Je vous avertis d’emblée, ceci n’est pas un texte portant sur la COVID-19… enfin presque pas. C’est plutôt un texte sur les opportunités qui nous entourent. 

Francis Huneault Francis Huneault
Diplômé en design à l’UQAM, œuvrant en développement d’affaire, Montréal

On le constate tous, une pandémie, ça force les changements. Personne n’a voulu cela, mais nous nous sommes tous retranchés sur nous-mêmes, nous nous sommes adaptés. On l’a même fait rapidement ! Pour plusieurs, ce changement rime avec télétravail. Il y a un mois, on pouvait être pour ou contre cette manière de travailler, mais on avait encore le choix. Lorsque c’est devenu une obligation, je n’ai entendu personne se plaindre. Nous nous sommes remonté les manches, nous nous sommes construit des bureaux de fortune et nous avons expérimenté la vidéoconférence. Et si la pandémie avait un effet inattendu et durable sur nous ?

C’est dorénavant bien connu, Montréal se vide de ses familles. Selon l’Institut de la statistique du Québec, en 2017, près de 58 000 personnes ont décidé de quitter l’île alors que seulement 38 000 personnes décidaient de s’y établir. C’est donc 20 000 personnes, majoritairement dans la fleur de l’âge, qui se sont dit « tout sauf Montréal ».

On peut comprendre, avec la difficulté d’accéder à la propriété et le manque de propriétés possédant trois chambres et plus. À cela s’ajoute malheureusement une qualité de vie qui se dégrade d’année en année : travaux routiers, congestion, développement urbain effréné, bruit, diminution de la qualité de l’air, etc. La banlieue et les régions du Québec peuvent évidemment sembler alléchantes ! 

Si c’est vrai pour les individus, c’est aussi vrai pour les entreprises. En effet, soucieux du contrôle des coûts et désireux d’augmenter le bien-être de leurs employés, certains entrepreneurs optent finalement pour de nouveaux campus excentrés, un peu à l’image de ce qui se fait dans la Silicon Valley. On n’a qu’à penser à tout ce que cela peut permettre pour en être convaincu : garderie à même le site, gym pour les employés, stationnements pour tous, accès à la nature, proximité de la maison… tout cela à de plus faibles coûts qu’une tour au centre-ville. Oui, c’est attirant !

Mais si la réponse était en fait ailleurs ? Elle est sous nos yeux depuis la fin des années 70, mais c’est plus facile de l’ignorer que de s’y plonger*. Que ce soit pour des considérations technologiques, de manque d’accès à de l’équipement informatique adéquat ou à cause de la culture d’entreprise, on préfère entrer au bureau tous les matins. Normal, vous me direz, il en coûte assez cher de mettre en place un environnement de travail, aussi bien le rentabiliser. Or, fait intéressant, dans une entreprise de service, il y a généralement près de 35 % des postes de travail qui sont inutilisés à un moment ou à un autre de la journée. Mais où sont donc tous ces gens ? Probablement chez des clients, fort probablement en réunion, peut-être bien malades ou en vacances. Ils sont peut-être aussi en télétravail ? Et si on augmentait cette part, qu’arriverait-il ?

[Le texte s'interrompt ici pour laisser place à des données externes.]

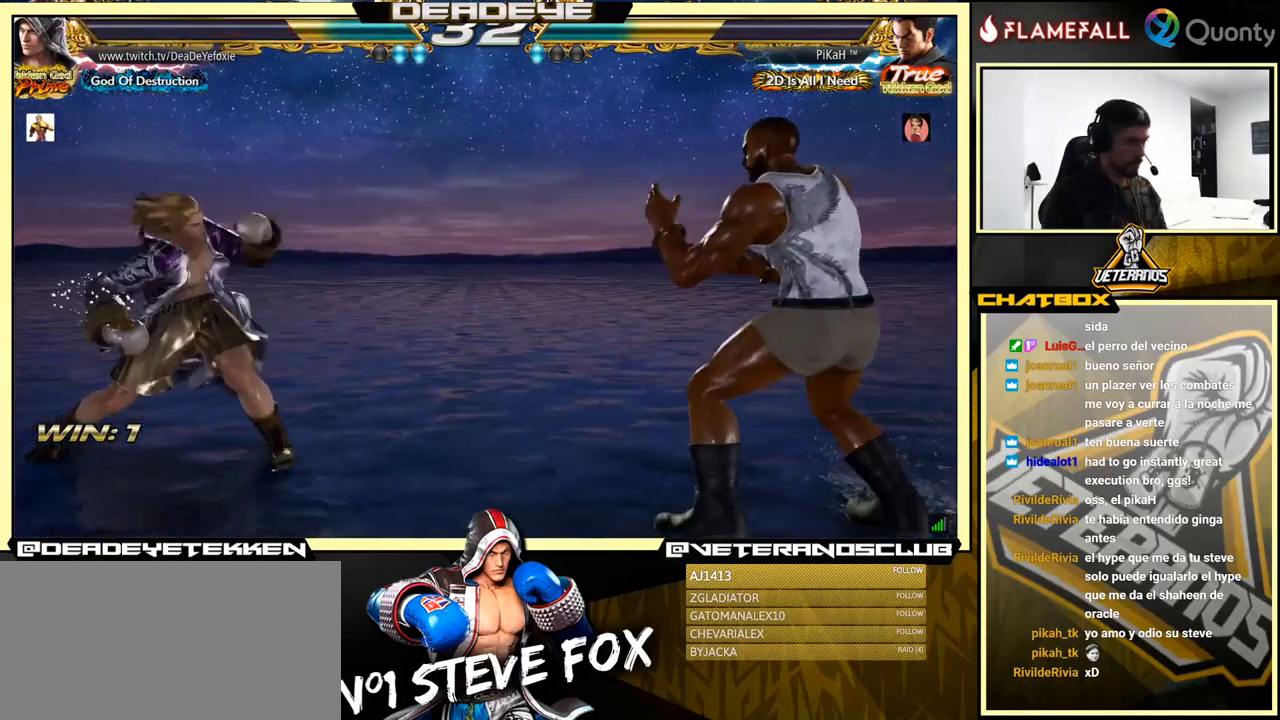
{"buttons": [], "left_stick": "left", "events": [[50, "CROSS", "up"], [133, "left_stick", "down-left"], [450, "left_stick", "left"]]}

Bénéfices environnementaux

Regardons quelques chiffres. Tout d’abord, selon Équiterre, une forte part de l’augmentation des émissions de gaz à effet de serre (GES) entre 1990 et 2001 est attribuable au transport. Si c’est vrai pour le Québec, c’est aussi vrai ailleurs. Si bien que de grandes entreprises ont décidé d’encourager le télétravail afin d’abaisser leur empreinte environnementale. Ensuite, posséder une voiture représente une charge pour les individus, mais aussi pour l’ensemble des contribuables qui payent pour l’entretien des routes. Autant d’argent diminuant notre pouvoir d’achat. Humainement parlant aussi, il y a un coût. En 2008, au Canada seulement, 21 000 personnes sont décédées de causes attribuables à la mauvaise qualité de l’air. Se rendre au travail en voiture, parcourant plusieurs heures de congestion par semaine a donc un coût pour nous tous.

S’il est vrai que le télétravail peut aider à baisser nos émissions de GES, il est aussi vrai qu’il augmente la productivité tout en attirant les plus jeunes générations difficiles à satisfaire. Selon une étude de Gallup, les employés qui travaillent à distance de trois à quatre jours par semaine ont un plus haut niveau d’engagement, ce qui augmenterait la productivité**.

Or justement, le Québec n’y fait pas bonne figure. La croissance de la productivité au Québec en 2018 n’a été que de 0,1 %. Pour résoudre ce problème de stagnation, on évoque l’investissement en éducation et l’innovation. Ce sont évidemment de très bonnes pistes, mais coûteuses et complexes à implanter. Selon les résultats d’une vaste étude menée par Ipsos auprès de plus de 12 000 participants, il n’y a qu’environ 30 % des répondants qui se disent engagés ou très engagés envers leurs employeurs. N’y voyez-vous pas une manière de faire d’une pierre deux coups ?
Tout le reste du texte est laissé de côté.